The Formal Elements of Art
An Introduction to Visual Language, from a Novice.
When talking about art, design, and visual language, there is a shared vocabulary. Words that, in just a few letters, convey a visual idea as fundamental as the elements in the periodic table.
I’m just a novice on this subject, having only formally studied Art and Creative Design for a couple of weeks, but here, I’ll try to cover the 7 formal elements of art, and explain a little about each one.
A line is simply an element defined by a point moving in space. A line may be two-dimensional, like a diagonal line or a curved arc, or 3-dimensional, moving through the X,Y and Z axes.
Lines can outline a shape or form, but they can also be implied, through the use of space or the edge of a object.
A shape is an element of art which is two-dimensional. That means that it is flat, or limited to height and width. Shapes can be geometric – like a square, hexagon or circle – or they can be organic and free form.
A form is an element of art which is two-dimensional. That means that it is “3D” and has height, width and depth. Examples of “forms” are cubes, pyramids and spheres. But any three-dimensional shape is also a form.
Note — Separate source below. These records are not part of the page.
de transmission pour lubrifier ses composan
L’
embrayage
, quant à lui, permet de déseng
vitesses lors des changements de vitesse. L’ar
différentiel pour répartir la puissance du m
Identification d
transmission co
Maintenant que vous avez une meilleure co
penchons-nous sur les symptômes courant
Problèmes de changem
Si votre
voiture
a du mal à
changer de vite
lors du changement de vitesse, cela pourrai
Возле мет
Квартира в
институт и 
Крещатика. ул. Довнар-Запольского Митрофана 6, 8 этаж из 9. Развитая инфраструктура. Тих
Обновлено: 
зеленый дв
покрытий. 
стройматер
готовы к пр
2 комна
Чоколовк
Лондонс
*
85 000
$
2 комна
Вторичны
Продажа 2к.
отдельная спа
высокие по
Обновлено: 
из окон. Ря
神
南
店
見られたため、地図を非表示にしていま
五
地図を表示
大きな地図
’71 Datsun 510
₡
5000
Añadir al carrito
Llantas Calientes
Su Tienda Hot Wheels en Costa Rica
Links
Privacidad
Value is the name given to the lightness or darkness or tones and colours. The lightest value is white, and the darkest is black. The value exactly halfway between these two tones is calls “middle gray”, unimiginatelively.
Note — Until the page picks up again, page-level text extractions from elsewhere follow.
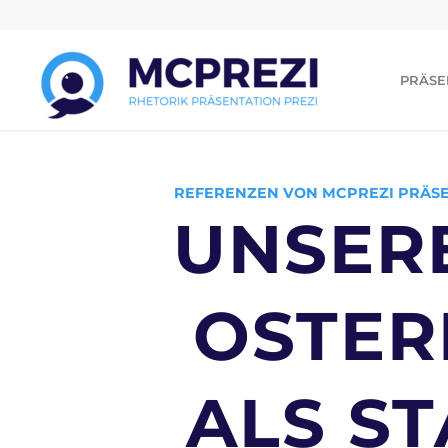
PRÄSE
REFERENZEN VON MCPREZI PRÄSE
UNSER
OSTER
ALS ST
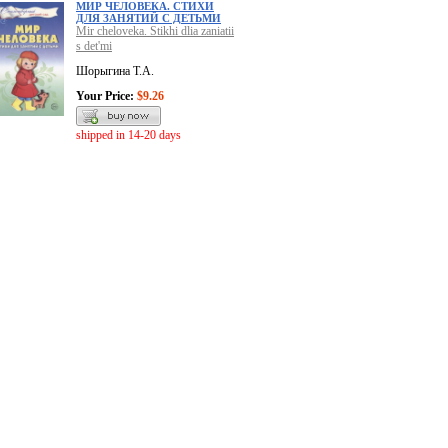
МИР ЧЕЛОВЕКА. СТИХИ
ДЛЯ ЗАНЯТИЙ С ДЕТЬМИ
Mir cheloveka. Stikhi dlia zaniatii
s det'mi
Шорыгина Т.А.
Your Price:
$9.26
shipped in 14-20 days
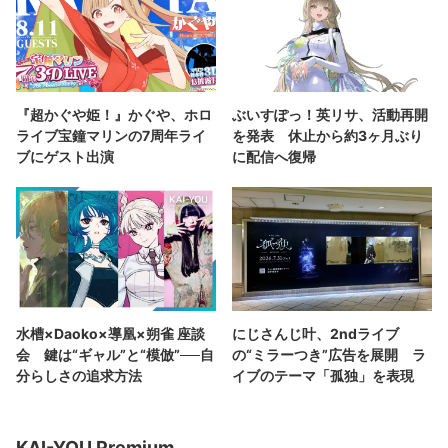
『超かぐや姫！』かぐや、ホロ
ぶいすぽっ！英リサ、活動再開
ライブ宝鐘マリンの7周年ライ
を発表 休止から約3ヶ月ぶり
ブにゲスト出演
に配信へ復帰
水槽×Daoko×導凰×朔雀 座談
にじさんじ叶、2ndライブ
会 鍵は“ギャル”と“模倣”──自
の“ミラーつき”広告を展開 ラ
分らしさの追求方法
イブのテーマ「孤独」を表現
KAI-YOU Premium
Space is an element of art where positive and negative areas are defined or a sense of depth is achieved within a work of art. In digital design, this is most often called “Negative Space” and refers to the space between elements, rather than the space occupied by elements on a screen.
Colour (or Color)
Colour, as a fundamental element, is made up of three properties: hue, value, and saturation.
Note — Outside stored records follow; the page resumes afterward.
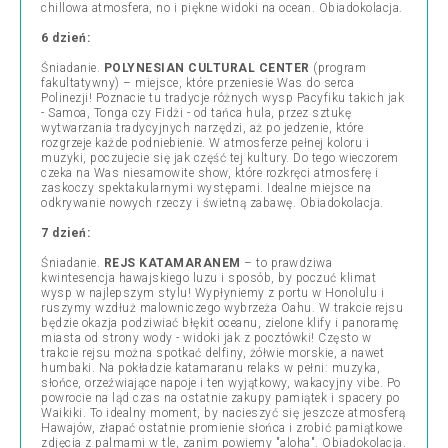
chillowa atmosfera, no i piękne widoki na ocean. Obiadokolacja.
6 dzień:
Śniadanie.
POLYNESIAN CULTURAL CENTER
(program
fakultatywny)
–
miejsce, które przeniesie Was do serca
Polinezji! Poznacie tu tradycje różnych wysp Pacyfiku takich jak
- Samoa, Tonga czy Fidżi - od tańca hula, przez sztukę
wytwarzania tradycyjnych narzędzi, aż po jedzenie, które
rozgrzeje każde podniebienie. W atmosferze pełnej koloru i
muzyki, poczujecie się jak część tej kultury. Do tego wieczorem
czeka na Was niesamowite show, które rozkręci atmosferę i
zaskoczy spektakularnymi występami. Idealne miejsce na
odkrywanie nowych rzeczy i świetną zabawę. Obiadokolacja.
7 dzień:
Śniadanie.
REJS KATAMARANEM
–
to prawdziwa
kwintesencja hawajskiego luzu i sposób, by poczuć klimat
wysp w najlepszym stylu! Wypłyniemy z portu w Honolulu i
ruszymy wzdłuż malowniczego wybrzeża Oahu. W trakcie rejsu
będzie okazja podziwiać błękit oceanu, zielone klify i panoramę
miasta od strony wody - widoki jak z pocztówki! Często w
trakcie rejsu można spotkać delfiny, żółwie morskie, a nawet
humbaki. Na pokładzie katamaranu relaks w pełni: muzyka,
słońce, orzeźwiające napoje i ten wyjątkowy, wakacyjny vibe.
Po
powrocie na ląd czas na ostatnie zakupy pamiątek i spacery po
Waikiki. To idealny moment, by nacieszyć się jeszcze atmosferą
Hawajów, złapać ostatnie promienie słońca i zrobić pamiątkowe
zdjęcia z palmami w tle, zanim powiemy "aloha".
Obiadokolacja.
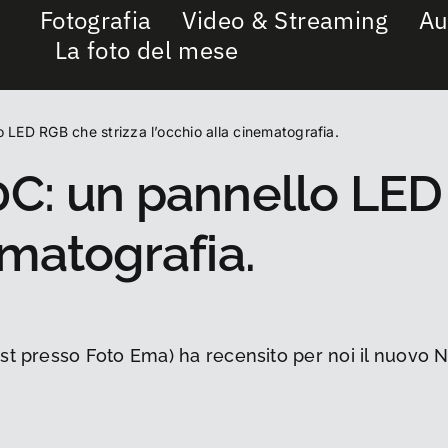
Fotografia
Video & Streaming
Au
La foto del mese
o LED RGB che strizza l’occhio alla cinematografia.
0C: un pannello LED
ematografia.
st presso Foto Ema) ha recensito per noi il nuovo N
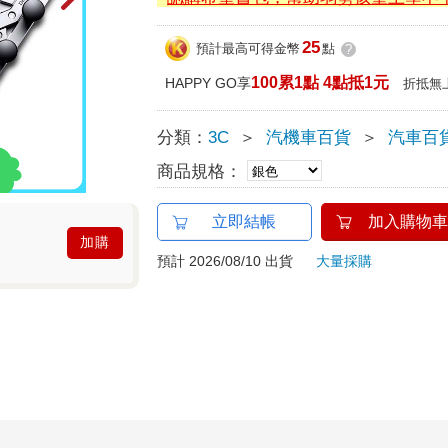
25
預計最高可得金幣
點
?
100累1點 4點抵1元
HAPPY GO享
折抵無
分類：
3C
＞
汽機車百貨
＞
汽車百
商品規格：
立即結帳
加入購物車
加購
預計 2026/08/10 出貨
大量採購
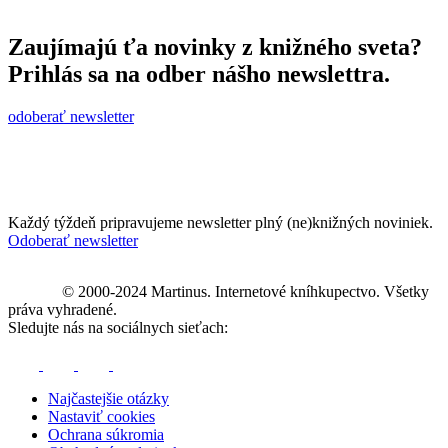
Zaujímajú ťa novinky z knižného sveta?
Prihlás sa na odber nášho newslettra.
odoberať newsletter
Každý týždeň pripravujeme newsletter plný (ne)knižných noviniek.
Odoberať newsletter
© 2000-2024 Martinus. Internetové kníhkupectvo. Všetky
práva vyhradené.
Sledujte nás na sociálnych sieťach:
Najčastejšie otázky
Nastaviť cookies
Ochrana súkromia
Hue is the name of the colour, such as red or green.
Value is the lightness or darkness of the colour, achieved through the addition of black or white. Dark and light would be values of red or green.
Saturation is the quality of the brightness and purity of a colour. A colour with high saturation is strong and bright. A colour with low saturation is faint and dull.
Texture refers to the way things feel – whether you’re touching the thing or looking at something and imagining what it may feel like. Textures include soft, hard, smooth, rough, sharp, blunt, and more.
By bringing these fundamental elements together, artists and designers are able to share a vocabulary and ideas, aiding in communication.
And by understanding these words, you’re better able to describe a piece of art or an object and work out why the artistic and design decisions may have been made.